--- start of Extract ---

Kingsmills fingerprint expert who failed to match print made series of 'misses' in other cases, inquest told
A fingerprint specialist who twice failed to match a print found in the suspected getaway van used in the Kingmills massacre also made a series of “misses” in historic cases, an inquest has heard.
Dennis Thompson worked for the Historical Enquiries Team for around eight years and examined 685 cases.
He failed in 2010 and again in 2014 to link a palm print to a sample found on the alleged getaway vehicle used by the IRA killers of ten Protestant workmen gunned down at Kingsmills in South Armagh in 1976.
However another fingerprint expert last year decided to run another check and successfully made a match.
Following this matching, a “dip sample” of Mr Thompson’s work was carried out by PSNI specialists, with oversight by two officers from the London Metropolitan Police.
Of a sample of 70 cases that Mr Thompson examined for the HET, errors were found in 12, including the Kingmills miss.
The inquest did not hear which other cases may have been affected.
These revelations were made public this morning during an inquest into the Kingmills massacre.

--- end of Extract ---

_Instruction 1_.
Duplicate the stretch of the records from the line containing "class: Gnetopsida" through the line containing "scientific name: Magicicada septendecim", including both of those lines.
These records bear no relation to the Kingsmills inquest article.

--- start of Records for the exercise ---

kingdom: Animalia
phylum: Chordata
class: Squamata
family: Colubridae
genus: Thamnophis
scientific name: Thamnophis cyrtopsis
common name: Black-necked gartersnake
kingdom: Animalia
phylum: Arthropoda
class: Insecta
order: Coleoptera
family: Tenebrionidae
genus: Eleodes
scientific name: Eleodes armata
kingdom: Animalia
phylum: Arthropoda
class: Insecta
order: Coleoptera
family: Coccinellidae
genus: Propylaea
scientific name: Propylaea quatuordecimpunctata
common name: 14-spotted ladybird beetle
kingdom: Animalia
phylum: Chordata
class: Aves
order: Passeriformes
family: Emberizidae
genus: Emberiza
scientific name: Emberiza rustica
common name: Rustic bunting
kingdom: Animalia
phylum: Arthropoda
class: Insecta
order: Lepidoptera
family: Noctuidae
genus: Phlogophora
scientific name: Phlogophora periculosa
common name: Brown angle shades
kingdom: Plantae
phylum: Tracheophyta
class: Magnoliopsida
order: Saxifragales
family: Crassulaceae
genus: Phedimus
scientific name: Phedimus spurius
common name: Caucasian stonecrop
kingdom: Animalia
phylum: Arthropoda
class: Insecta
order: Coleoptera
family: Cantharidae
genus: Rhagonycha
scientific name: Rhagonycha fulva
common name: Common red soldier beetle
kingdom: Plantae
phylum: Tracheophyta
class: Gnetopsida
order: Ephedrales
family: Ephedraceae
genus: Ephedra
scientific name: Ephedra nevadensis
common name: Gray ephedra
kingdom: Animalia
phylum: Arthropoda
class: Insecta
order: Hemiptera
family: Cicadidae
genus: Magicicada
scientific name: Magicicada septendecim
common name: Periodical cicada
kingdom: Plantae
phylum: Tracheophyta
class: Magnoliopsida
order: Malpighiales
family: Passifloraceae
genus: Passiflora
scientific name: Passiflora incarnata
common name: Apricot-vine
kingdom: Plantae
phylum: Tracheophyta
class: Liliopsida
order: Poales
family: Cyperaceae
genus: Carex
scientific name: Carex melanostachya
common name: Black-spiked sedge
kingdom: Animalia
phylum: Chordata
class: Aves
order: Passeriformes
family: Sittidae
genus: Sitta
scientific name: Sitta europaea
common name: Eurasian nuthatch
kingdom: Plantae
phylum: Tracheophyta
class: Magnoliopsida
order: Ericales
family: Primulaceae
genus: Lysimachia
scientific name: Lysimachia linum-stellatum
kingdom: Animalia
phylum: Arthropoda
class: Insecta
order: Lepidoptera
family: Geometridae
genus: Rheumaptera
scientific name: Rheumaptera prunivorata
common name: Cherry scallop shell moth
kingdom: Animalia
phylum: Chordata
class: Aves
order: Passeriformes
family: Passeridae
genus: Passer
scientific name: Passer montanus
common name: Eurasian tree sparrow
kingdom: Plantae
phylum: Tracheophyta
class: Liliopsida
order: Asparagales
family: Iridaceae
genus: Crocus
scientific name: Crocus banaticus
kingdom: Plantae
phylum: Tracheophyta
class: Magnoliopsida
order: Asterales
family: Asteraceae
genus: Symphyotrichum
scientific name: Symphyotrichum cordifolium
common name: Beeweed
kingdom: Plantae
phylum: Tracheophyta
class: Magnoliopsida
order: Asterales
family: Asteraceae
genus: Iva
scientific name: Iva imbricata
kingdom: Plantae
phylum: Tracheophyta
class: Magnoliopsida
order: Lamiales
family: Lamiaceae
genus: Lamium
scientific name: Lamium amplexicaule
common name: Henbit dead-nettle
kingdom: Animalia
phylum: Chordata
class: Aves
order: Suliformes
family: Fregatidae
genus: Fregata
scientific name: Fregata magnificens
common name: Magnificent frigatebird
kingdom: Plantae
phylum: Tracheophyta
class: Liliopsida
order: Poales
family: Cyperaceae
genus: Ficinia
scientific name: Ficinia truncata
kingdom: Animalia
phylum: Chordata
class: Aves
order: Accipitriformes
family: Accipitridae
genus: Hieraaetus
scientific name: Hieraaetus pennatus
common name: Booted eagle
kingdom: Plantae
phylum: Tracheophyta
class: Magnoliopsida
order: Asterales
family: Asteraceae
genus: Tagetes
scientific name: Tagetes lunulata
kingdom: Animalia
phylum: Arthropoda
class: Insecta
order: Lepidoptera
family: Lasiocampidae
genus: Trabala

--- end of Records for the exercise ---

_Instruction 2_.
Set down the stretch of the Kingsmills inquest article from "Following this matching, a" through "the Kingmills miss." word for word.

_Written reply 1_.
class: Gnetopsida
order: Ephedrales
family: Ephedraceae
genus: Ephedra
scientific name: Ephedra nevadensis
common name: Gray ephedra
kingdom: Animalia
phylum: Arthropoda
class: Insecta
order: Hemiptera
family: Cicadidae
genus: Magicicada
scientific name: Magicicada septendecim

_Written reply 2_.
Following this matching, a “dip sample” of Mr Thompson’s work was carried out by PSNI specialists, with oversight by two officers from the London Metropolitan Police.
Of a sample of 70 cases that Mr Thompson examined for the HET, errors were found in 12, including the Kingmills miss.